THE PROBLEM -> An exact reproduction of the data below is expected, free of images.

Stored data ->
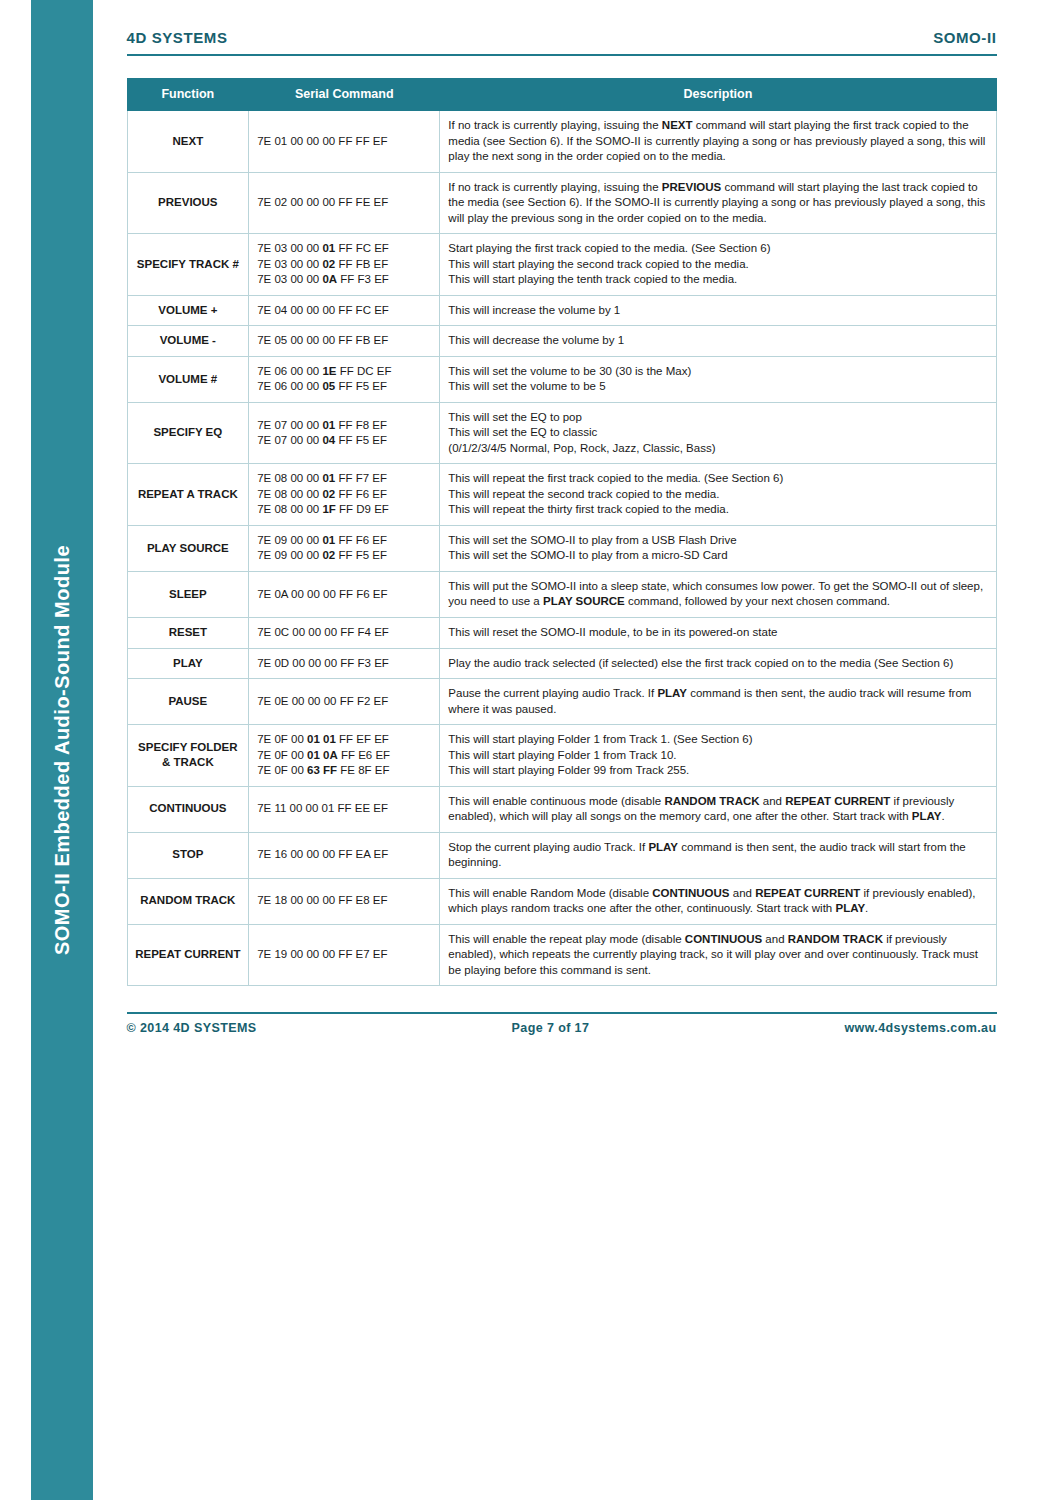SOMO-II Embedded Audio-Sound Module
4D Systems SOMO-II
SOMO-II serial command reference
| Function | Serial Command | Description |
| --- | --- | --- |
| NEXT | 7E 01 00 00 00 FF FF EF | If no track is currently playing, issuing the NEXT command will start playing the first track copied to the media (see Section 6). If the SOMO-II is currently playing a song or has previously played a song, this will play the next song in the order copied on to the media. |
| PREVIOUS | 7E 02 00 00 00 FF FE EF | If no track is currently playing, issuing the PREVIOUS command will start playing the last track copied to the media (see Section 6). If the SOMO-II is currently playing a song or has previously played a song, this will play the previous song in the order copied on to the media. |
| SPECIFY TRACK # | 7E 03 00 00 01 FF FC EF 7E 03 00 00 02 FF FB EF 7E 03 00 00 0A FF F3 EF | Start playing the first track copied to the media. (See Section 6) This will start playing the second track copied to the media. This will start playing the tenth track copied to the media. |
| VOLUME + | 7E 04 00 00 00 FF FC EF | This will increase the volume by 1 |
| VOLUME - | 7E 05 00 00 00 FF FB EF | This will decrease the volume by 1 |
| VOLUME # | 7E 06 00 00 1E FF DC EF 7E 06 00 00 05 FF F5 EF | This will set the volume to be 30 (30 is the Max) This will set the volume to be 5 |
| SPECIFY EQ | 7E 07 00 00 01 FF F8 EF 7E 07 00 00 04 FF F5 EF | This will set the EQ to pop This will set the EQ to classic (0/1/2/3/4/5 Normal, Pop, Rock, Jazz, Classic, Bass) |
| REPEAT A TRACK | 7E 08 00 00 01 FF F7 EF 7E 08 00 00 02 FF F6 EF 7E 08 00 00 1F FF D9 EF | This will repeat the first track copied to the media. (See Section 6) This will repeat the second track copied to the media. This will repeat the thirty first track copied to the media. |
| PLAY SOURCE | 7E 09 00 00 01 FF F6 EF 7E 09 00 00 02 FF F5 EF | This will set the SOMO-II to play from a USB Flash Drive This will set the SOMO-II to play from a micro-SD Card |
| SLEEP | 7E 0A 00 00 00 FF F6 EF | This will put the SOMO-II into a sleep state, which consumes low power. To get the SOMO-II out of sleep, you need to use a PLAY SOURCE command, followed by your next chosen command. |
| RESET | 7E 0C 00 00 00 FF F4 EF | This will reset the SOMO-II module, to be in its powered-on state |
| PLAY | 7E 0D 00 00 00 FF F3 EF | Play the audio track selected (if selected) else the first track copied on to the media (See Section 6) |
| PAUSE | 7E 0E 00 00 00 FF F2 EF | Pause the current playing audio Track. If PLAY command is then sent, the audio track will resume from where it was paused. |
| SPECIFY FOLDER & TRACK | 7E 0F 00 01 01 FF EF EF 7E 0F 00 01 0A FF E6 EF 7E 0F 00 63 FF FE 8F EF | This will start playing Folder 1 from Track 1. (See Section 6) This will start playing Folder 1 from Track 10. This will start playing Folder 99 from Track 255. |
| CONTINUOUS | 7E 11 00 00 01 FF EE EF | This will enable continuous mode (disable RANDOM TRACK and REPEAT CURRENT if previously enabled), which will play all songs on the memory card, one after the other. Start track with PLAY . |
| STOP | 7E 16 00 00 00 FF EA EF | Stop the current playing audio Track. If PLAY command is then sent, the audio track will start from the beginning. |
| RANDOM TRACK | 7E 18 00 00 00 FF E8 EF | This will enable Random Mode (disable CONTINUOUS and REPEAT CURRENT if previously enabled), which plays random tracks one after the other, continuously. Start track with PLAY . |
| REPEAT CURRENT | 7E 19 00 00 00 FF E7 EF | This will enable the repeat play mode (disable CONTINUOUS and RANDOM TRACK if previously enabled), which repeats the currently playing track, so it will play over and over continuously. Track must be playing before this command is sent. |
© 2014 4D Systems Page 7 of 17 www.4dsystems.com.au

SOLUTION TO THIS TASK ->
SOMO-II Embedded Audio-Sound Module
4D Systems SOMO-II
SOMO-II serial command reference
| Function | Serial Command | Description |
| --- | --- | --- |
| NEXT | 7E 01 00 00 00 FF FF EF | If no track is currently playing, issuing the NEXT command will start playing the first track copied to the media (see Section 6). If the SOMO-II is currently playing a song or has previously played a song, this will play the next song in the order copied on to the media. |
| PREVIOUS | 7E 02 00 00 00 FF FE EF | If no track is currently playing, issuing the PREVIOUS command will start playing the last track copied to the media (see Section 6). If the SOMO-II is currently playing a song or has previously played a song, this will play the previous song in the order copied on to the media. |
| SPECIFY TRACK # | 7E 03 00 00 01 FF FC EF 7E 03 00 00 02 FF FB EF 7E 03 00 00 0A FF F3 EF | Start playing the first track copied to the media. (See Section 6) This will start playing the second track copied to the media. This will start playing the tenth track copied to the media. |
| VOLUME + | 7E 04 00 00 00 FF FC EF | This will increase the volume by 1 |
| VOLUME - | 7E 05 00 00 00 FF FB EF | This will decrease the volume by 1 |
| VOLUME # | 7E 06 00 00 1E FF DC EF 7E 06 00 00 05 FF F5 EF | This will set the volume to be 30 (30 is the Max) This will set the volume to be 5 |
| SPECIFY EQ | 7E 07 00 00 01 FF F8 EF 7E 07 00 00 04 FF F5 EF | This will set the EQ to pop This will set the EQ to classic (0/1/2/3/4/5 Normal, Pop, Rock, Jazz, Classic, Bass) |
| REPEAT A TRACK | 7E 08 00 00 01 FF F7 EF 7E 08 00 00 02 FF F6 EF 7E 08 00 00 1F FF D9 EF | This will repeat the first track copied to the media. (See Section 6) This will repeat the second track copied to the media. This will repeat the thirty first track copied to the media. |
| PLAY SOURCE | 7E 09 00 00 01 FF F6 EF 7E 09 00 00 02 FF F5 EF | This will set the SOMO-II to play from a USB Flash Drive This will set the SOMO-II to play from a micro-SD Card |
| SLEEP | 7E 0A 00 00 00 FF F6 EF | This will put the SOMO-II into a sleep state, which consumes low power. To get the SOMO-II out of sleep, you need to use a PLAY SOURCE command, followed by your next chosen command. |
| RESET | 7E 0C 00 00 00 FF F4 EF | This will reset the SOMO-II module, to be in its powered-on state |
| PLAY | 7E 0D 00 00 00 FF F3 EF | Play the audio track selected (if selected) else the first track copied on to the media (See Section 6) |
| PAUSE | 7E 0E 00 00 00 FF F2 EF | Pause the current playing audio Track. If PLAY command is then sent, the audio track will resume from where it was paused. |
| SPECIFY FOLDER & TRACK | 7E 0F 00 01 01 FF EF EF 7E 0F 00 01 0A FF E6 EF 7E 0F 00 63 FF FE 8F EF | This will start playing Folder 1 from Track 1. (See Section 6) This will start playing Folder 1 from Track 10. This will start playing Folder 99 from Track 255. |
| CONTINUOUS | 7E 11 00 00 01 FF EE EF | This will enable continuous mode (disable RANDOM TRACK and REPEAT CURRENT if previously enabled), which will play all songs on the memory card, one after the other. Start track with PLAY . |
| STOP | 7E 16 00 00 00 FF EA EF | Stop the current playing audio Track. If PLAY command is then sent, the audio track will start from the beginning. |
| RANDOM TRACK | 7E 18 00 00 00 FF E8 EF | This will enable Random Mode (disable CONTINUOUS and REPEAT CURRENT if previously enabled), which plays random tracks one after the other, continuously. Start track with PLAY . |
| REPEAT CURRENT | 7E 19 00 00 00 FF E7 EF | This will enable the repeat play mode (disable CONTINUOUS and RANDOM TRACK if previously enabled), which repeats the currently playing track, so it will play over and over continuously. Track must be playing before this command is sent. |
© 2014 4D Systems Page 7 of 17 www.4dsystems.com.au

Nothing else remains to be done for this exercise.